= Work instructions =
Every line below needs to be reproduced exactly.

(Collected data entries)
=======

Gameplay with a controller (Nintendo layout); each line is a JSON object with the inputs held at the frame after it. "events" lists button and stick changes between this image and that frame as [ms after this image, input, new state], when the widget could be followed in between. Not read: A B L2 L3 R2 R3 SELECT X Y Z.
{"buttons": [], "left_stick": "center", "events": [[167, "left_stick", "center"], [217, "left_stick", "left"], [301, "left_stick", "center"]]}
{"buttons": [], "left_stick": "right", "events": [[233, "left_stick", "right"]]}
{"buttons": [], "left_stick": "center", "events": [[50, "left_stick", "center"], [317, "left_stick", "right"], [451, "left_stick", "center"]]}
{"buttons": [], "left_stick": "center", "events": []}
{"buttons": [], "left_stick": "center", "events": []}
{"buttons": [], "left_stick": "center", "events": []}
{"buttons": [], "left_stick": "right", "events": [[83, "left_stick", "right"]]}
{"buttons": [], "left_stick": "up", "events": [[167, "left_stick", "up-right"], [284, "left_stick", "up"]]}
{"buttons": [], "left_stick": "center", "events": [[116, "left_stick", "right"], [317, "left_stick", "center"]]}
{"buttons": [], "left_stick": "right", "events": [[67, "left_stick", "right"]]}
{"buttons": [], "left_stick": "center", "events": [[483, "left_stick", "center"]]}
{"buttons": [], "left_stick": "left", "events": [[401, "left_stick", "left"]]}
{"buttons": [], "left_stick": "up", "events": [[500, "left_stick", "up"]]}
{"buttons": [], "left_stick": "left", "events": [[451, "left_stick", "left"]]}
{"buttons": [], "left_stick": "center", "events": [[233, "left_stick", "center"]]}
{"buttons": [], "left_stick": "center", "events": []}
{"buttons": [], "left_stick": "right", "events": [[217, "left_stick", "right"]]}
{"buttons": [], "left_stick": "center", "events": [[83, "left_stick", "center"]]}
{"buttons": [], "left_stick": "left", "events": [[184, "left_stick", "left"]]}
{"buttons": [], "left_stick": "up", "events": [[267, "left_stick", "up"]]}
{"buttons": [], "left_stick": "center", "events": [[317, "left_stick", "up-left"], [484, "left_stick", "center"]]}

=======

= Solved problem =
Gameplay with a controller (Nintendo layout); each line is a JSON object with the inputs held at the frame after it. "events" lists button and stick changes between this image and that frame as [ms after this image, input, new state], when the widget could be followed in between. Not read: A B L2 L3 R2 R3 SELECT X Y Z.
{"buttons": [], "left_stick": "center", "events": [[167, "left_stick", "center"], [217, "left_stick", "left"], [301, "left_stick", "center"]]}
{"buttons": [], "left_stick": "right", "events": [[233, "left_stick", "right"]]}
{"buttons": [], "left_stick": "center", "events": [[50, "left_stick", "center"], [317, "left_stick", "right"], [451, "left_stick", "center"]]}
{"buttons": [], "left_stick": "center", "events": []}
{"buttons": [], "left_stick": "center", "events": []}
{"buttons": [], "left_stick": "center", "events": []}
{"buttons": [], "left_stick": "right", "events": [[83, "left_stick", "right"]]}
{"buttons": [], "left_stick": "up", "events": [[167, "left_stick", "up-right"], [284, "left_stick", "up"]]}
{"buttons": [], "left_stick": "center", "events": [[116, "left_stick", "right"], [317, "left_stick", "center"]]}
{"buttons": [], "left_stick": "right", "events": [[67, "left_stick", "right"]]}
{"buttons": [], "left_stick": "center", "events": [[483, "left_stick", "center"]]}
{"buttons": [], "left_stick": "left", "events": [[401, "left_stick", "left"]]}
{"buttons": [], "left_stick": "up", "events": [[500, "left_stick", "up"]]}
{"buttons": [], "left_stick": "left", "events": [[451, "left_stick", "left"]]}
{"buttons": [], "left_stick": "center", "events": [[233, "left_stick", "center"]]}
{"buttons": [], "left_stick": "center", "events": []}
{"buttons": [], "left_stick": "right", "events": [[217, "left_stick", "right"]]}
{"buttons": [], "left_stick": "center", "events": [[83, "left_stick", "center"]]}
{"buttons": [], "left_stick": "left", "events": [[184, "left_stick", "left"]]}
{"buttons": [], "left_stick": "up", "events": [[267, "left_stick", "up"]]}
{"buttons": [], "left_stick": "center", "events": [[317, "left_stick", "up-left"], [484, "left_stick", "center"]]}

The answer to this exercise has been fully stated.